[Record extracts]
* * *
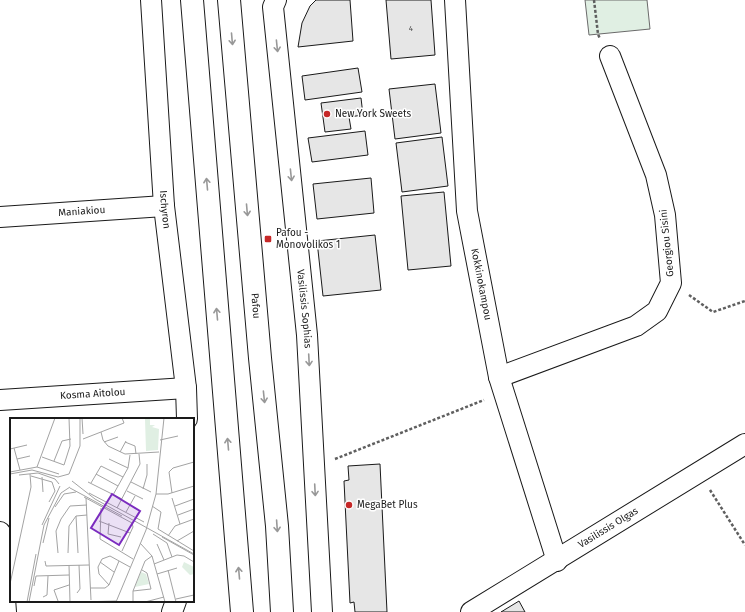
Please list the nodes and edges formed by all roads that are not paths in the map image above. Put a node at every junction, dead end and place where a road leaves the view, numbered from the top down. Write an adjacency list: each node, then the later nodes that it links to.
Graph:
* * *
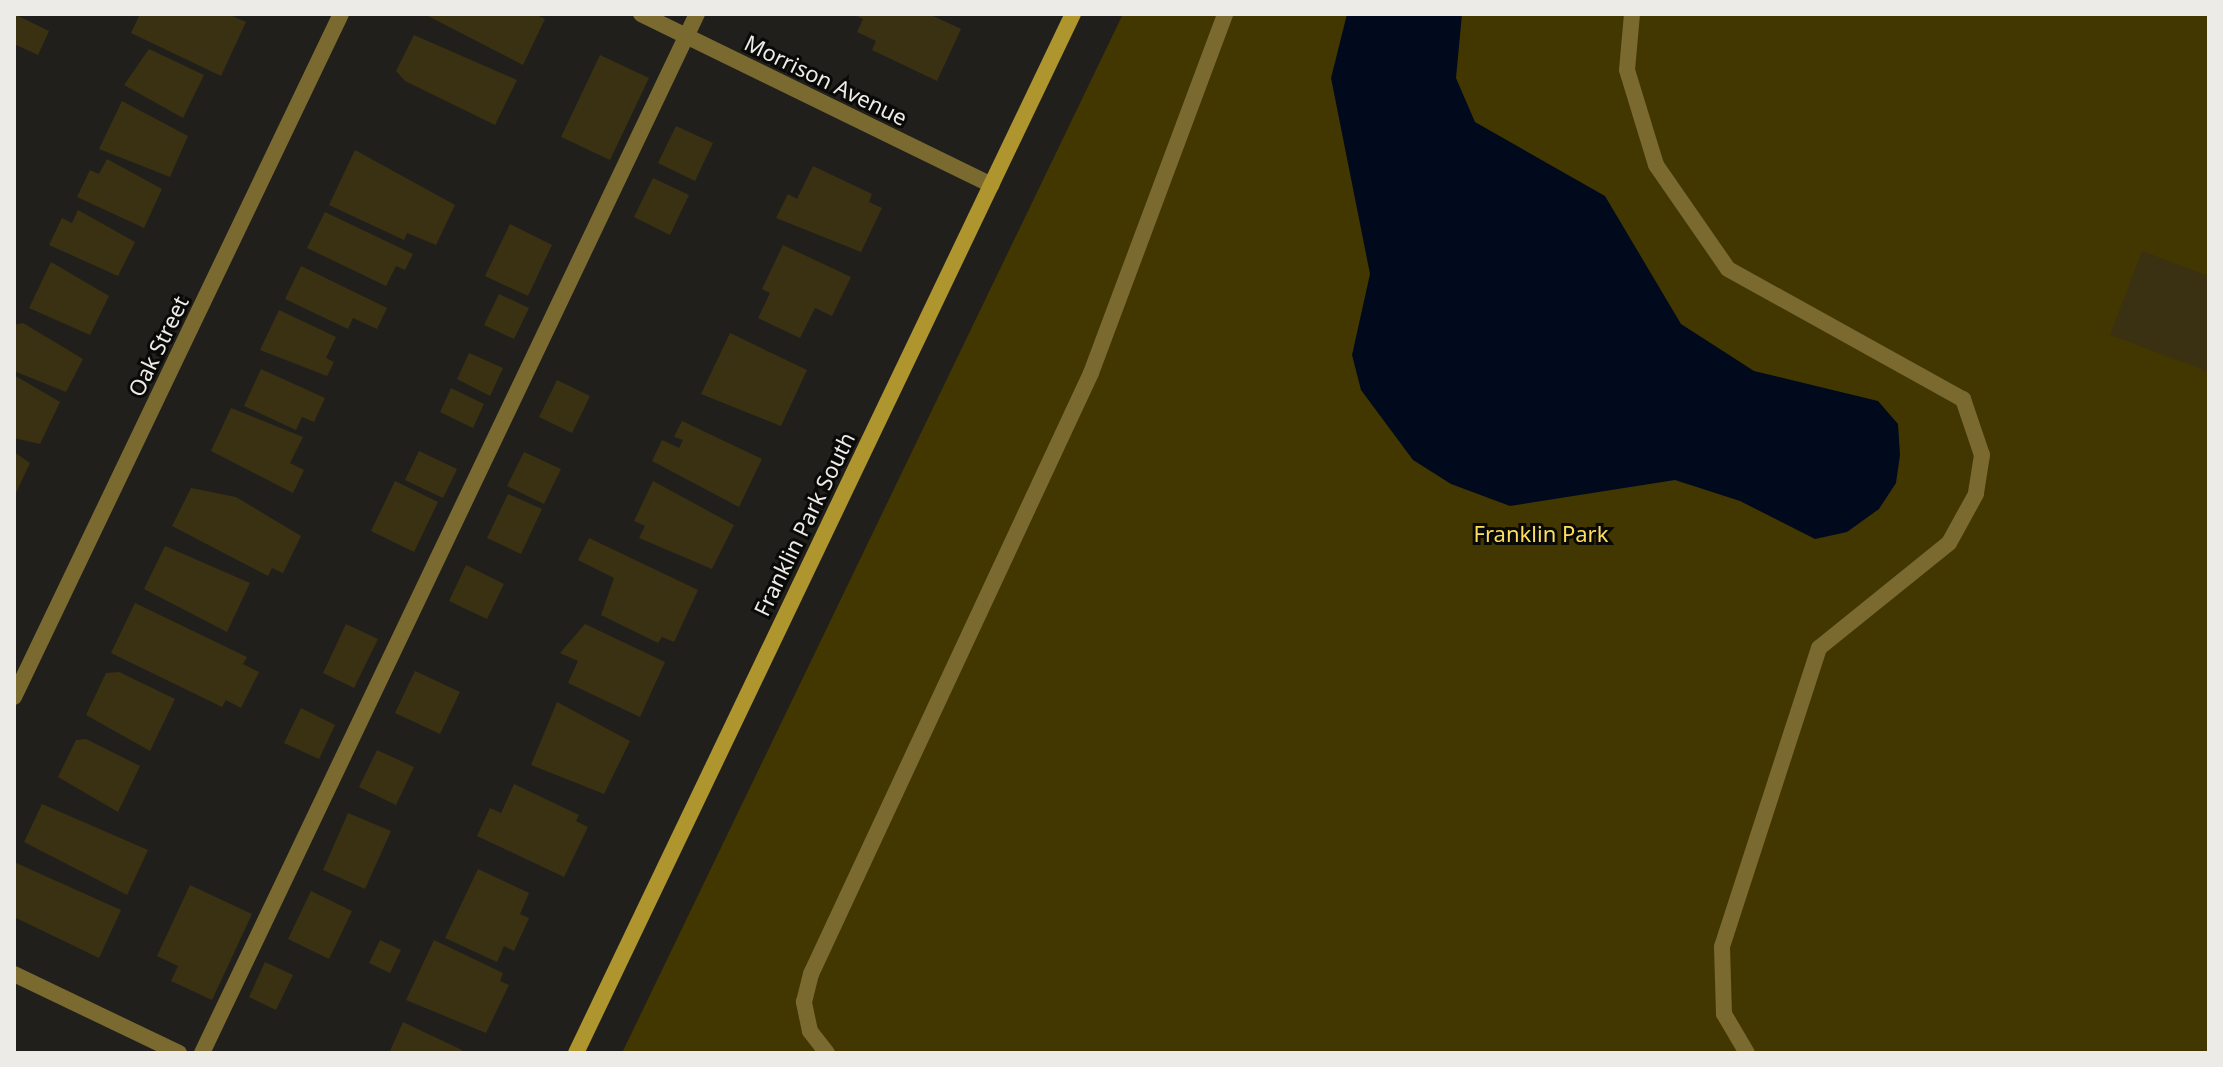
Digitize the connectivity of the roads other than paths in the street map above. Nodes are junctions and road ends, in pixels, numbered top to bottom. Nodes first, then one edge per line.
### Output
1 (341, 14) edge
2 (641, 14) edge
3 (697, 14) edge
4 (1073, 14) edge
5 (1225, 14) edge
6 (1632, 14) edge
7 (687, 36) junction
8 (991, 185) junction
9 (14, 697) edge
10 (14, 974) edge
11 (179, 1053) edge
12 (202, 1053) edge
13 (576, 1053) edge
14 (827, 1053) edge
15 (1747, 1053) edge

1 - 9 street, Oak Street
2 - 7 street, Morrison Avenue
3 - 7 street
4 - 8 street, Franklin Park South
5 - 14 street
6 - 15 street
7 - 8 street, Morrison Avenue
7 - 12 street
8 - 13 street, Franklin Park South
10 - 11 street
* * *
[Task requirements] Each line in which the string "above" is found must be copied from the data.

[The answer]
Please list the nodes and edges formed by all roads that are not paths in the map image above. Put a node at every junction, dead end and place where a road leaves the view, numbered from the top down. Write an adjacency list: each node, then the later nodes that it links to.
Digitize the connectivity of the roads other than paths in the street map above. Nodes are junctions and road ends, in pixels, numbered top to bottom. Nodes first, then one edge per line.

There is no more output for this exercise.